• Records shown:
· · · · ·

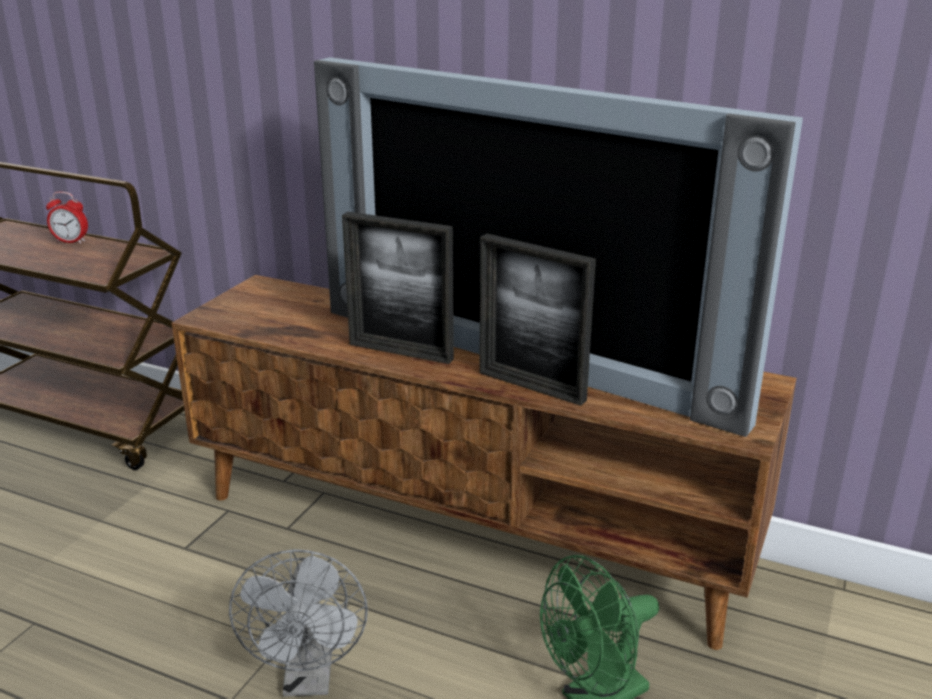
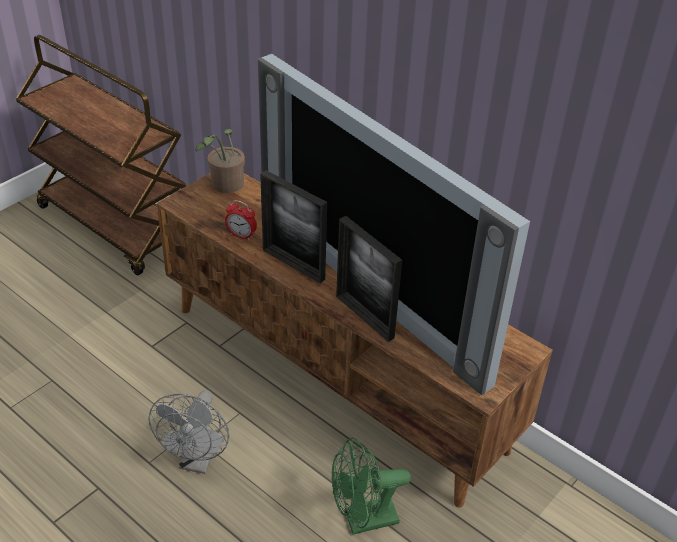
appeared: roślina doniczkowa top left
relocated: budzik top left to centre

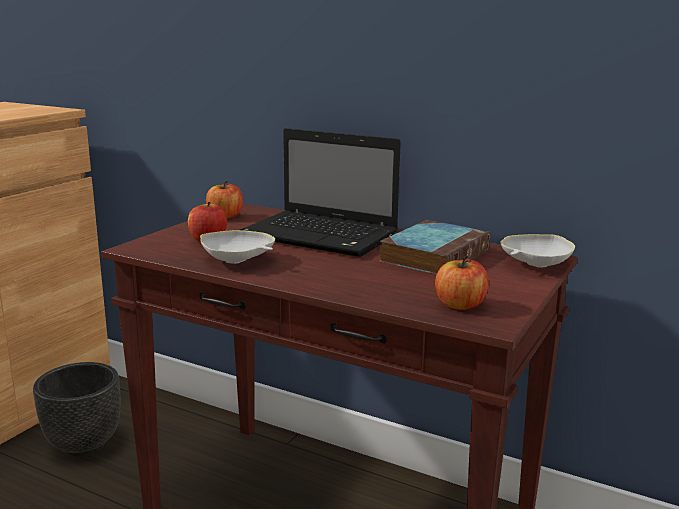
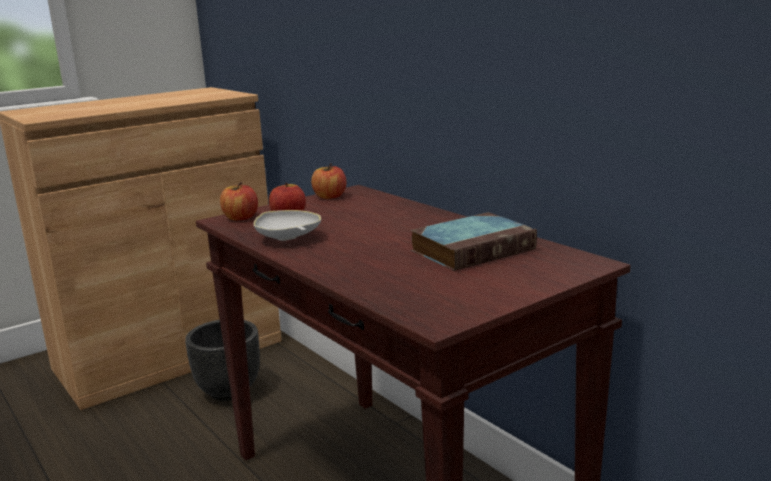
missing: laptop centre; miska [biały] (no. 2 from left) middle right
relocated: jabłko (no. 3 from left in the first image) middle right to jabłko (no. 1 from left) middle left

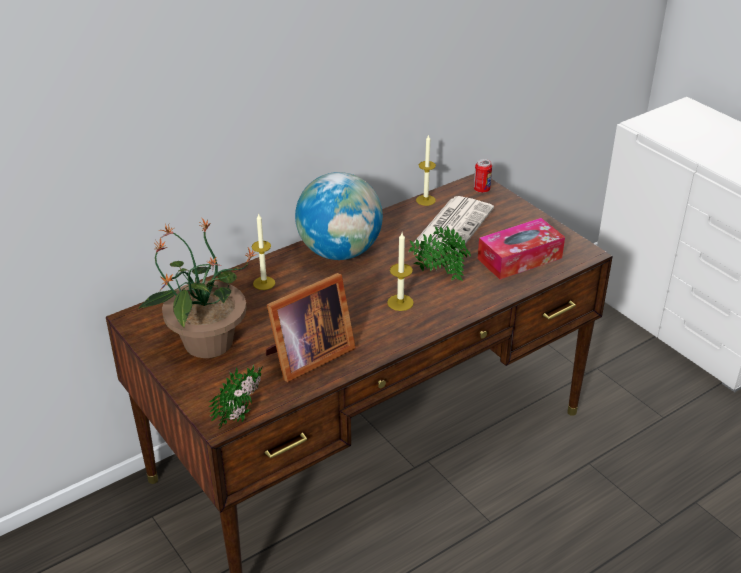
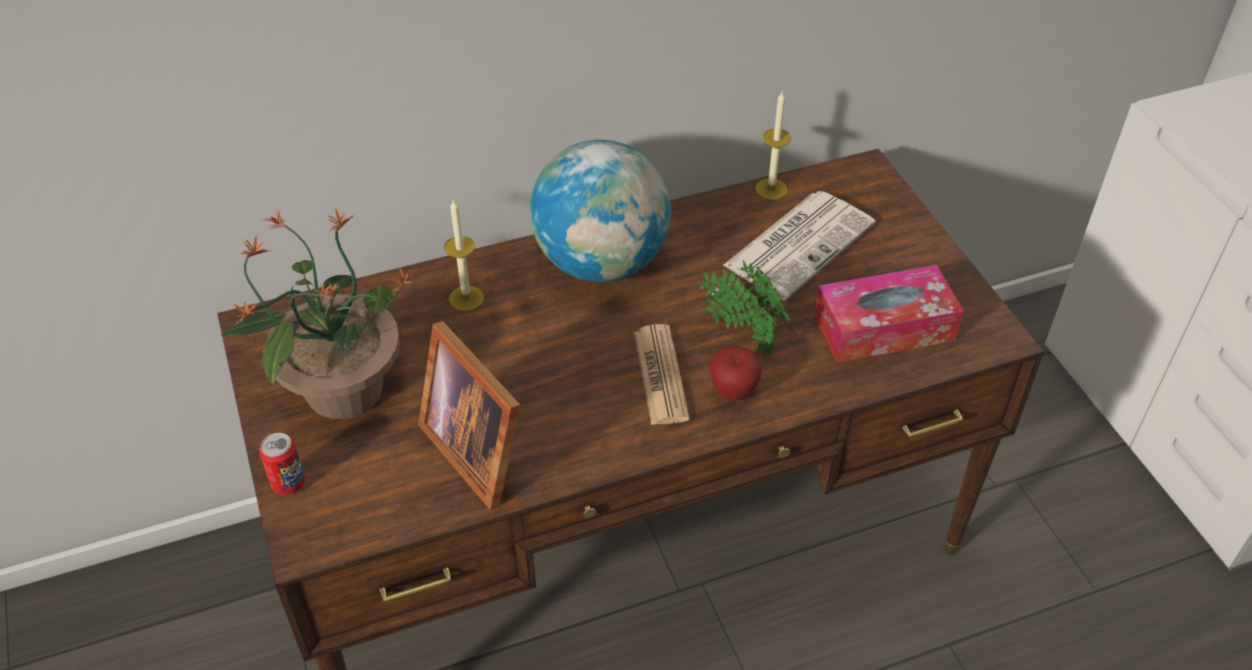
missing: roślina doniczkowa (no. 2 from left) bottom left
appeared: jabłko centre
relocated: puszka top centre to bottom left
exchanged: świeca (no. 2 from left) centre to gazeta (no. 1 from left) centre
spun: ramka na zdjęcie centre = centre 75 degrees clockwise

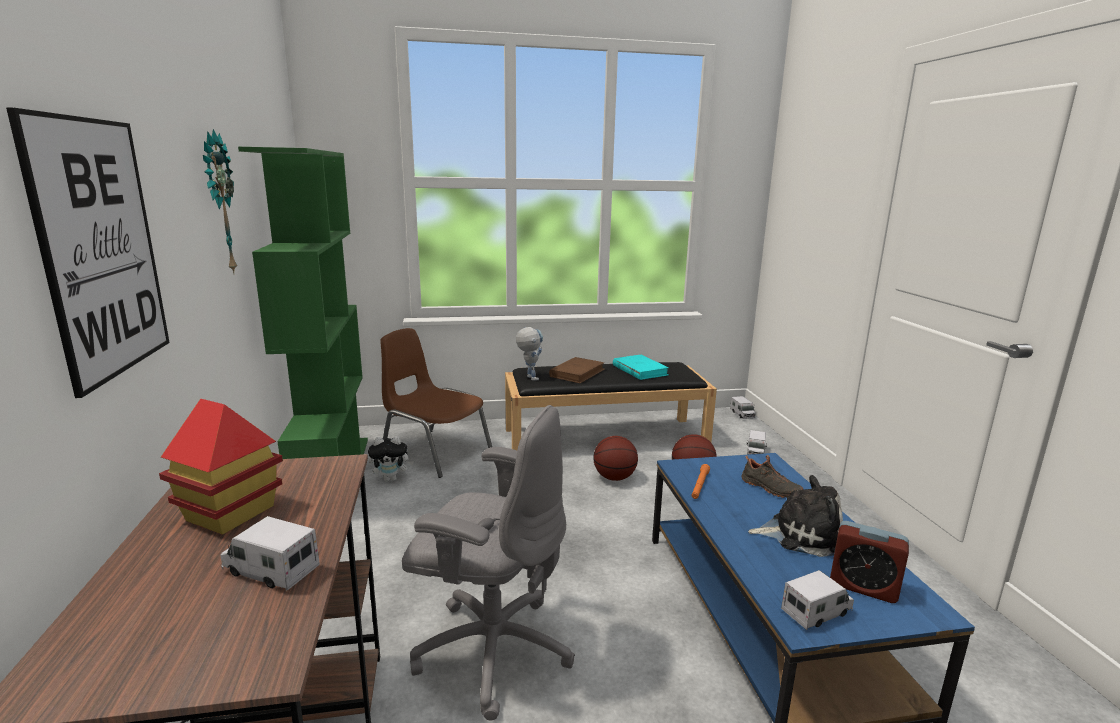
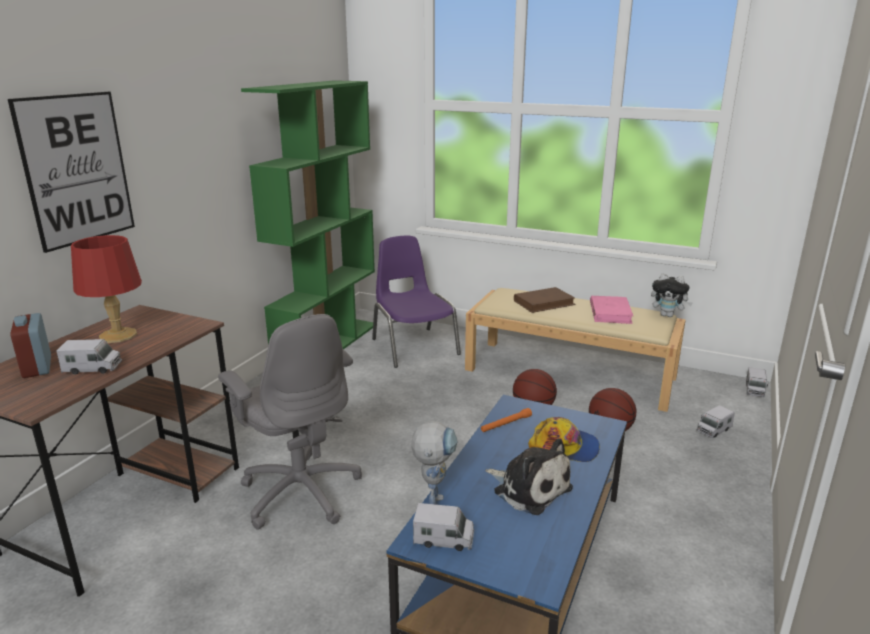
missing: zegar ścienny top left
relocated: pluszak (no. 1 from left in the first image) centre to pluszak (no. 2 from left) middle right; robot zabawkowy centre to bottom centre; budzik bottom right to middle left
exchanged: domek middle left to lampa stołowa [czerwony] middle left; but [czarny] middle right to czapka z daszkiem bottom centre
colour: krzesło [brązowy] centre to krzesło [fioletowy] centre; ławka [czarny] centre to ławka [beżowy] centre; książka [turkusowy] centre to książka [różowy] middle right
spun: ciężarówka zabawkowa (no. 1 from left) bottom left = middle left 120 degrees clockwise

· · · · ·

If a line in the entries holds the string "relocated", it belongs in the tally; state the tally alone.

4